Booker's unexpected victory in 2006, in which he unseated the longest-serving mayor in the city's history, Sharpe James, was the subject of a documentary called "Street Fight."
Where he stands on some of the issues:
Booker unveiled a gun control plan which would require all gun owners to submit to a comprehensive background check through the FBI in order to obtain a federal firearm license. Another aspect of his plan would put pressure on gun manufacturers to comply with new regulations.
During the first Democratic presidential debate, Booker said that pharmaceutical companies should be "held criminally liable" for the ongoing opioid crisis across the country. The Booker campaign revealed to ABC News that they decided to return a $2,800 donation from Eagle Pharmaceutical.
Booker said he believes that it is the job of the president to "enforce antitrust laws" when asked about corporate consolidation in an interview on ABC's "This Week." "I don't care if it's Facebook, the pharma industry, even the agricultural industry. We've had a problem in America with corporate consolidation that is having really ill effects," he said.
The senator raised nearly $4.5 million between April and June this year, short of the $5 million he raised last quarter, and ended the quarter with $5.4 million cash on hand. According to the campaign, 88% of individual donors this quarter gave to Booker's presidential committee for the first time. The average online donation was $15.11, and the campaign did not announce an average donation overall.

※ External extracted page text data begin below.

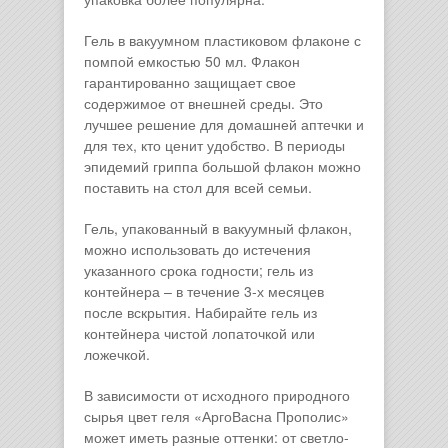
Гель в вакуумном пластиковом флаконе с
помпой емкостью 50 мл. Флакон
гарантированно защищает свое
содержимое от внешней среды. Это
лучшее решение для домашней аптечки и
для тех, кто ценит удобство. В периоды
эпидемий гриппа большой флакон можно
поставить на стол для всей семьи.
Гель, упакованный в вакуумный флакон,
можно использовать до истечения
указанного срока годности; гель из
контейнера – в течение 3-х месяцев
после вскрытия. Набирайте гель из
контейнера чистой лопаточкой или
ложечкой.
В зависимости от исходного природного
сырья цвет геля «АргоВасна Прополис»
может иметь разные оттенки: от светло-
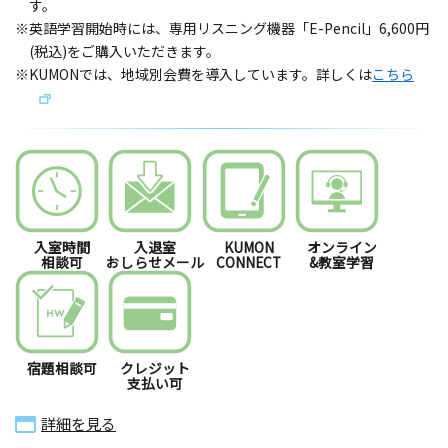
す。
※英語学習開始時には、専用リスニング機器「E-Pencil」6,600円
(税込)をご購入いただきます。
※KUMONでは、地域別会費を導入しています。詳しくは
こちら
入室時間
入退室
KUMON
オンライン
相談可
おしらせメール
CONNECT
&教室学習
宿題相談可
クレジット
支払い可
詳細を見る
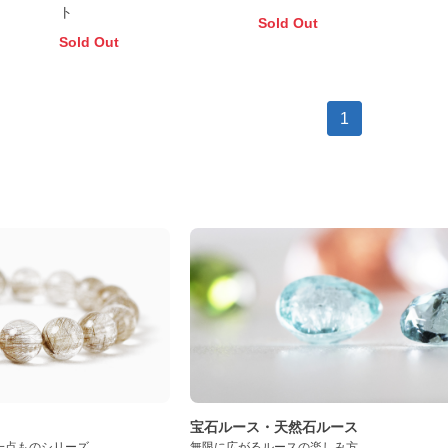
ト
Sold Out
Sold Out
1
ト
宝石ルース・天然石ルース
一点ものシリーズ
無限に広がるルースの楽しみ方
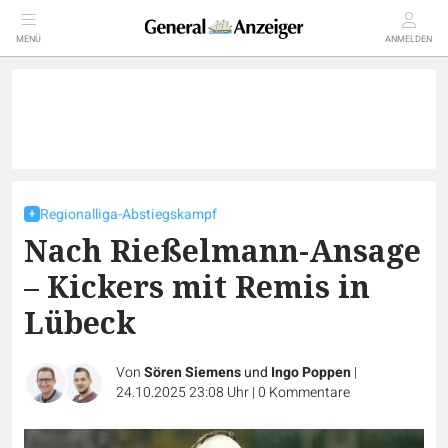
MENÜ
ANMELDEN
Regionalliga-Abstiegskampf
Nach Rießelmann-Ansage
– Kickers mit Remis in
Lübeck
Von
Sören Siemens
und
Ingo Poppen
|
24.10.2025 23:08 Uhr
|
0
Kommentare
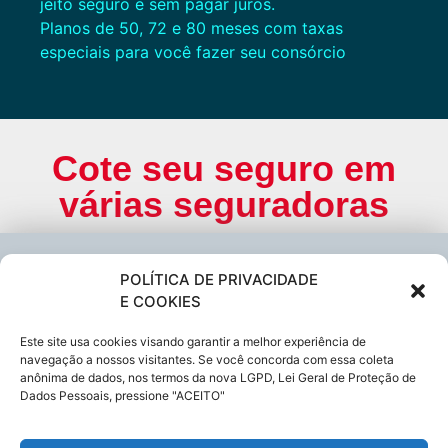
jeito seguro e sem pagar juros.
Planos de 50, 72 e 80 meses com taxas
especiais para você fazer seu consórcio
Cote seu seguro em
várias seguradoras
Cote online ou
POLÍTICA DE PRIVACIDADE
E COOKIES
peça via
Este site usa cookies visando garantir a melhor experiência de
navegação a nossos visitantes. Se você concorda com essa coleta
WhatsApp
anônima de dados, nos termos da nova LGPD, Lei Geral de Proteção de
Dados Pessoais, pressione "ACEITO"
(11) 9 66200333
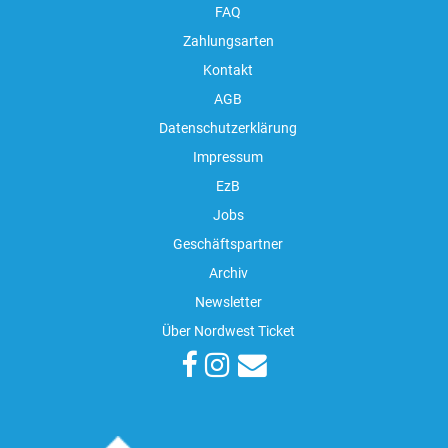
FAQ
Zahlungsarten
Kontakt
AGB
Datenschutzerklärung
Impressum
EzB
Jobs
Geschäftspartner
Archiv
Newsletter
Über Nordwest Ticket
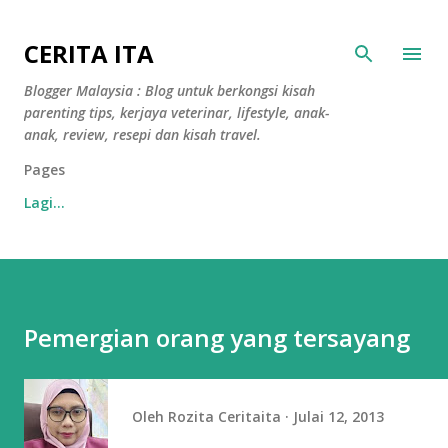
Langkau ke kandungan utama
CERITA ITA
Blogger Malaysia : Blog untuk berkongsi kisah
parenting tips, kerjaya veterinar, lifestyle, anak-
anak, review, resepi dan kisah travel.
Pages
Lagi…
Pemergian orang yang tersayang
Oleh
Rozita Ceritaita
Julai 12, 2013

Booker's $4.5 million raised in the second fundraising quarter separates him from the top five candidates who each earned over $10 million.
What you might not know about him:
After graduating from Yale, Booker moved to a housing project in Newark. This decision molded into the reputation he developed as a hands-on mayor.

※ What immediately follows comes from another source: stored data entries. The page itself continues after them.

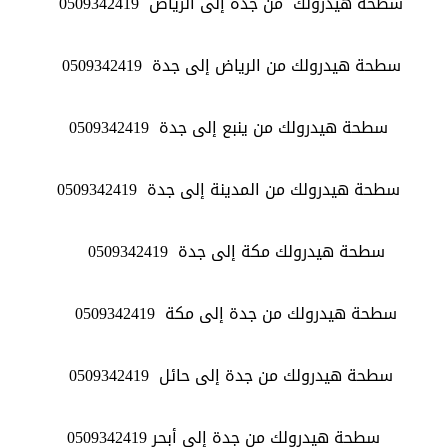
سطحة هيدرولك من جدة إلى الرياض
0509342419
سطحة هيدرولك من الرياض إلى جدة
0509342419
سطحة هيدرولك من ينبع إلى جدة
0509342419
سطحة هيدرولك من المدينة إلى جدة
0509342419
سطحة هيدرولك مكة إلى جدة
0509342419
سطحة هيدرولك من جدة إلى مكة
0509342419
سطحة هيدرولك من جدة إلى حائل
0509342419
سطحة هيدرولك من جدة إلى أبحر
0509342419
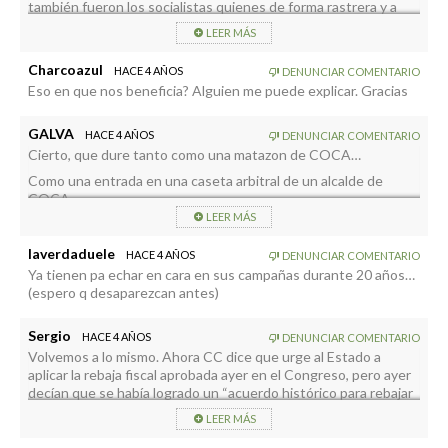
también fueron los socialistas quienes de forma rastrera y a
traición, -pues consiguieron llegar al poder “de aquella manera”
LEER MÁS
pocos días despues-. se opusieron a aplicar dicho aumento ya
pactado:
Charcoazul
HACE 4 AÑOS
DENUNCIAR COMENTARIO
Recuerdo perfectamente que Salió Abalos (ministro de
Eso en que nos beneficia? Alguien me puede explicar. Gracias
Fomento) en la tele diciendo que se tardaría al menos seis
meses en aplicar la nueva bonificación y que “ya se vería” , con
una desvergüenza propia de farsantes profesionales.
GALVA
HACE 4 AÑOS
DENUNCIAR COMENTARIO
A los dos o tres días, debido a las presiones políticas y legales,
Cierto, que dure tanto como una matazon de COCA…
tuvieron que rectificar. Pero conviene recordar estos “detalles”
Como una entrada en una caseta arbitral de un alcalde de
socialistas para con los canarios, sobre todo para saber la
COCA…
calaña de quienes nos gobiernan.
LEER MÁS
Incluso, que lo versee un Alcalde de COCA…
Lo apoyo….
laverdaduele
HACE 4 AÑOS
DENUNCIAR COMENTARIO
Ya tienen pa echar en cara en sus campañas durante 20 años…
(espero q desaparezcan antes)
Sergio
HACE 4 AÑOS
DENUNCIAR COMENTARIO
Volvemos a lo mismo. Ahora CC dice que urge al Estado a
aplicar la rebaja fiscal aprobada ayer en el Congreso, pero ayer
decían que se había logrado un “acuerdo histórico para rebajar
el IRPF”. Lo cierto es que no tenemos nada, y sabiendo que el
LEER MÁS
PSOE votó en contra menos lo vamos a tener. Mal por CC por
jugar con las necesidades de la gente para luego explotar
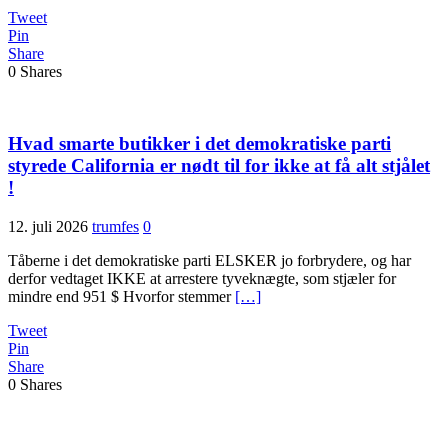
Tweet
Pin
Share
0
Shares
Hvad smarte butikker i det demokratiske parti
styrede California er nødt til for ikke at få alt stjålet
!
12. juli 2026
trumfes
0
Tåberne i det demokratiske parti ELSKER jo forbrydere, og har
derfor vedtaget IKKE at arrestere tyveknægte, som stjæler for
mindre end 951 $ Hvorfor stemmer
[…]
Tweet
Pin
Share
0
Shares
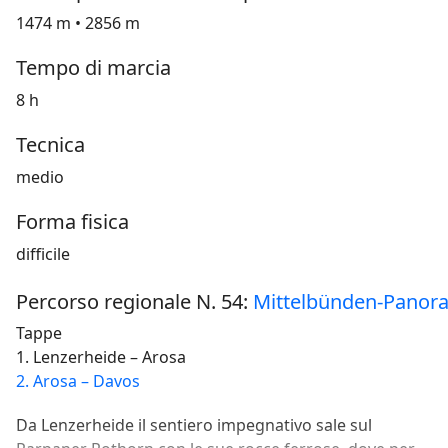
1474 m • 2856 m
Tempo di marcia
8 h
Tecnica
medio
Forma fisica
difficile
Percorso regionale N. 54:
Mittelbünden-Pano
Tappe
1. Lenzerheide – Arosa
2. Arosa – Davos
Da Lenzerheide il sentiero impegnativo sale sul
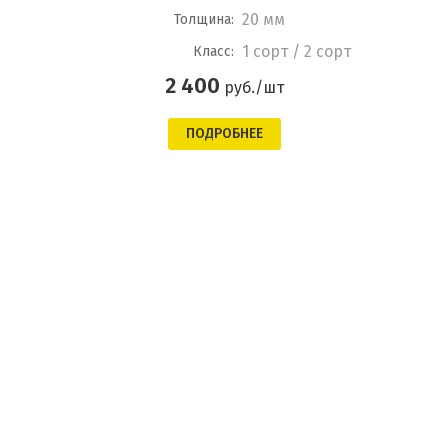
20 мм
Толщина:
1 сорт / 2 сорт
Класс:
2 400
руб./шт
ПОДРОБНЕЕ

Prior to Barack Obama's election, some in the Garden State openly mused about Booker becoming the country's first black president.
The senator still lives in Newark, having spent two decades as a resident of the city. He lives in the basement apartment of his brother’s townhouse.
Booker isn't married and, if elected, he would be the first bachelor president in over a century.
He threatened to -- and eventually did -- release one of the so-called "committee confidential" documents relating to racial profiling during the Kavanaugh confirmation hearing, prompting Sen. John Cornyn, a Texas Republican, to accuse Booker of "conduct unbecoming of a senator."